The account receivable collection period can vary from one company to another; however, the average account receivable collection period is determined by calculating the turnover ratio.

Before knowing exactly how many times a company collects receivables, you will have to calculate the turnover ratio first. To calculate the accounts receivable turnover ratio, you will need two numbers: the net credit sales, and the average accounts receivable.

Account Receivable Turnover Ratio Equation

The account receivable turnover ratio is calculated by dividing the Net Credit Sales by the Average Accounts Receivable.

The net credit sales is the gross sales on the company’s credit, minus the sales returns, allowances, and any sales discounts that relates to the sales on the credit.

Net Credit Sales = Sales on Credit – Sales Returns – Sales Allowances

The Average Accounts Receivable can be calculated by adding the first account receivable in the year and the ending receivable, and then dividing them by two.

Average Accounts Receivable = beginning receivable + ending receivable / 2

Turnover Ratio = Net Credit Sales / Average Accounts Receivable

To further breakdown the account receivable turnover ratio, the company measures its consistency in collecting its accounts receivable by calculating the turnover ratio, which means the higher the ratio is, the more the collection is.
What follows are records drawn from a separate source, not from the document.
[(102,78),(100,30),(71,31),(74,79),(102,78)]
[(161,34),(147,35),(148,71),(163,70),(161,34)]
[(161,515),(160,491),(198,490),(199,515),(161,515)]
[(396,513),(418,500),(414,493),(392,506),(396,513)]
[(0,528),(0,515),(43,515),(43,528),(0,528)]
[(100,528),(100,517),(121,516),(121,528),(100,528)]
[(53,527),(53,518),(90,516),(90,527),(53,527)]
If a company has a turnover ratio of four, it means it collects its account receivables four times per year, which is every three months. Another company could have a turnover ratio of three, which means it collects its accounts receivable once every four months. The more the company collects, the more it’s getting paid back from its clients.
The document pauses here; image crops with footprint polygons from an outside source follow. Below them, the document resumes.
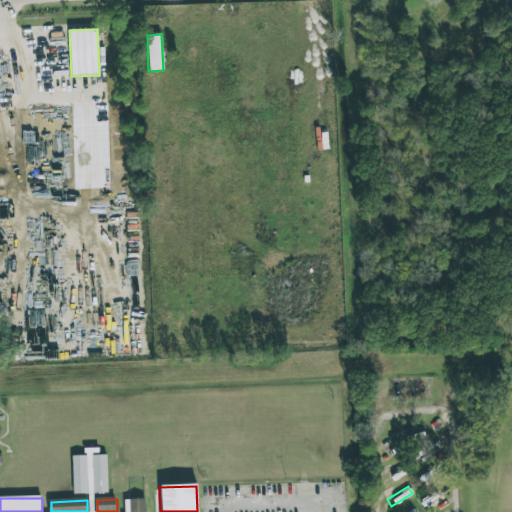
[(132,511),(132,500),(147,500),(147,511),(132,511)]
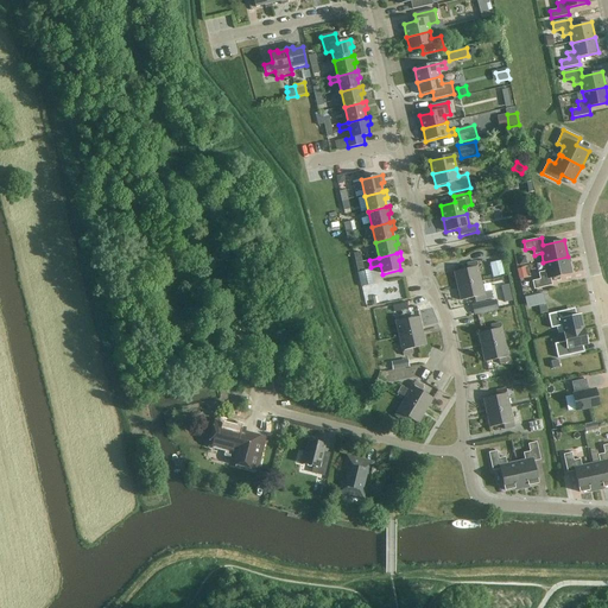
[(534,290),(552,285),(550,278),(571,273),(568,257),(543,263),(545,272),(538,273),(540,279),(532,282),(534,290)]
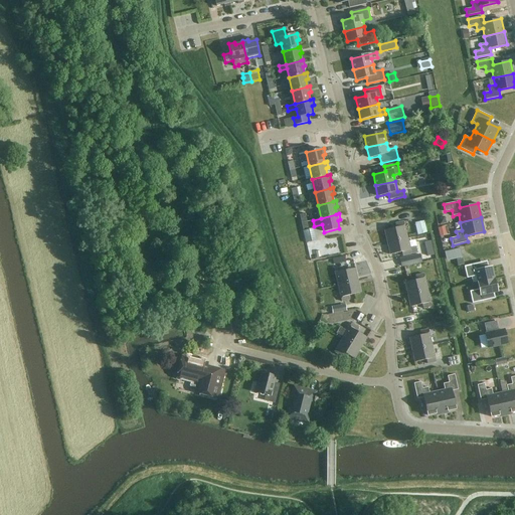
[(396,227),(384,230),(387,242),(407,238),(404,221),(395,223),(396,227)]
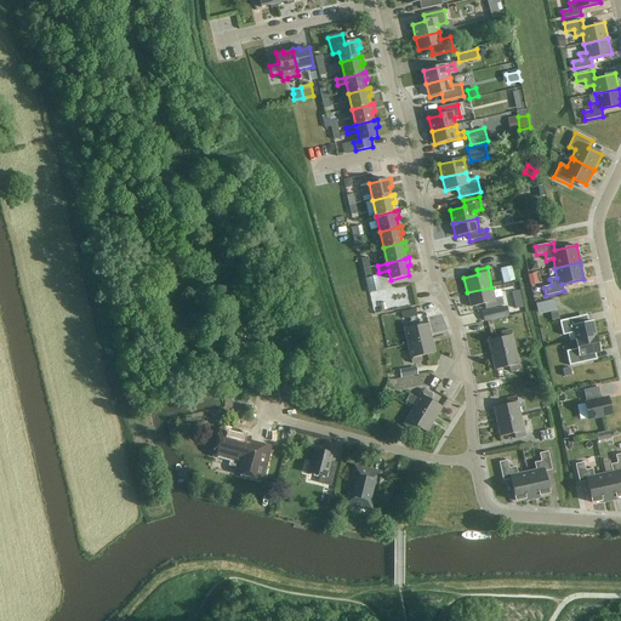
[(514,280),(512,267),(500,269),(503,284),(514,280)]
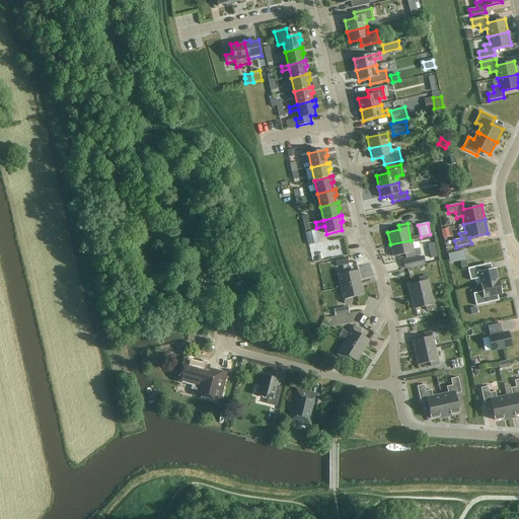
[(450,236),(448,228),(441,230),(443,238),(450,236)]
A big part of a company’s success can be measured by how frequent they are collecting their credits, as these collections can be used for various business expenses to progress the company further.

To paint the picture even further, here is an illustration of a real life situation:

A small business owner that sells automotive parts compared his balance sheets’ accounts receivable from the prior year with the current year. The previous year, the business’ balance sheet showed \$6,000. The balance sheet for the current year showed \$12,000. The business gave gross credit sales of \$60,000, but only received \$30,000 in credit returns.
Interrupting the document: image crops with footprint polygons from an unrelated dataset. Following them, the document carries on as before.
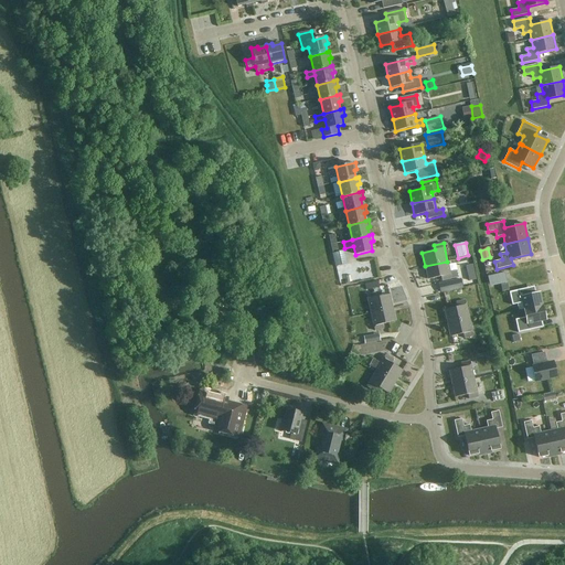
[(344,251),(339,252),(333,254),(332,254),(336,266),(348,264),(344,251)]
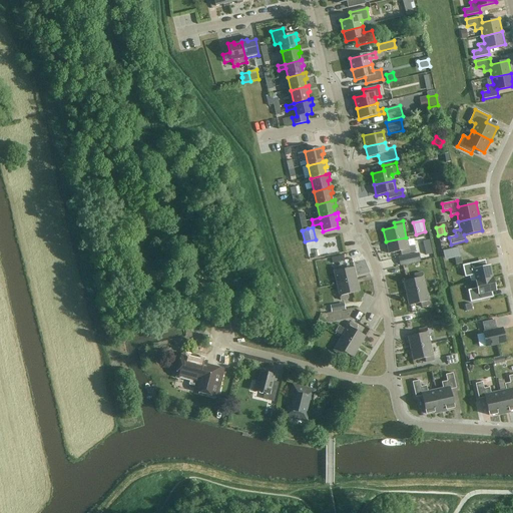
[(406,237),(386,241),(389,254),(400,251),(401,255),(410,253),(406,237)]
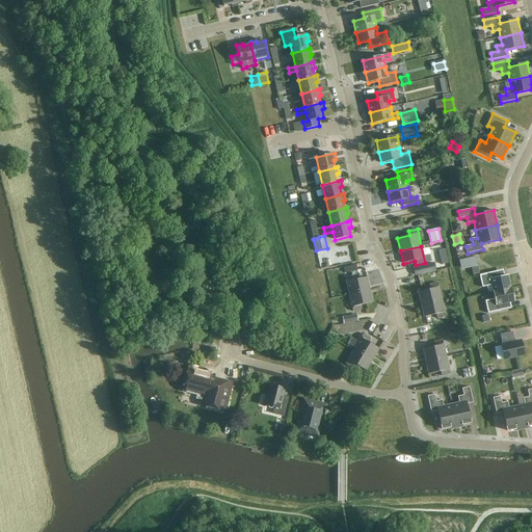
[(445,249),(439,250),(442,265),(448,264),(445,249)]
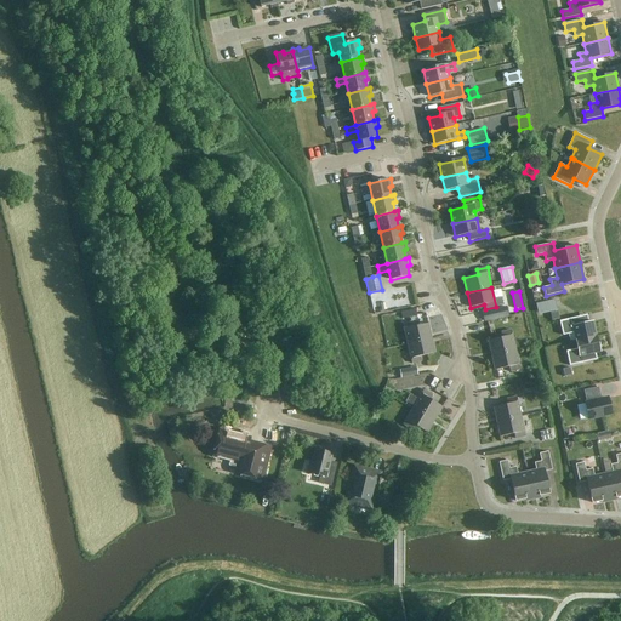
[(557,308),(554,300),(540,303),(541,312),(557,308)]
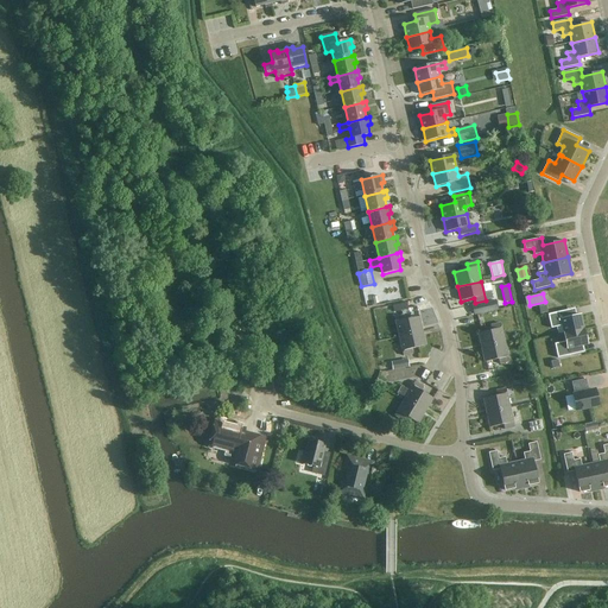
[(496,299),(472,305),(474,316),(499,310),(496,299)]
To calculate the turnover ratio for this small automotive parts business, we need to calculate the net credit sales and the average accounts receivable.

To calculate the Net Credit Sales, we need to subtract the credit returns from the gross credit sales.

Net Credit Sales:

\$60,000 – \$30,000 = \$30,000

To calculate the Average Accounts Receivable, we need to average the accounts receivable from both the prior year and the current year.

Average Accounts Receivable:

(\$6,000 + \$12,000) / 2 = \$9,000

Lastly, to calculate the Accounts Receivable Turnover Ratio, we have to divide the Net Credit Sales by the Average Accounts Receivable.

Accounts Receivable Turnover Ratio:

\$30,000 / \$9,000 = 3.33

This little turnover ratio number can say a lot about this small automotive parts business. The 3.33 means for each time this business gives credit to customers, it can collect it 110 days later. Which also means it collects its receivables approximately three times each year.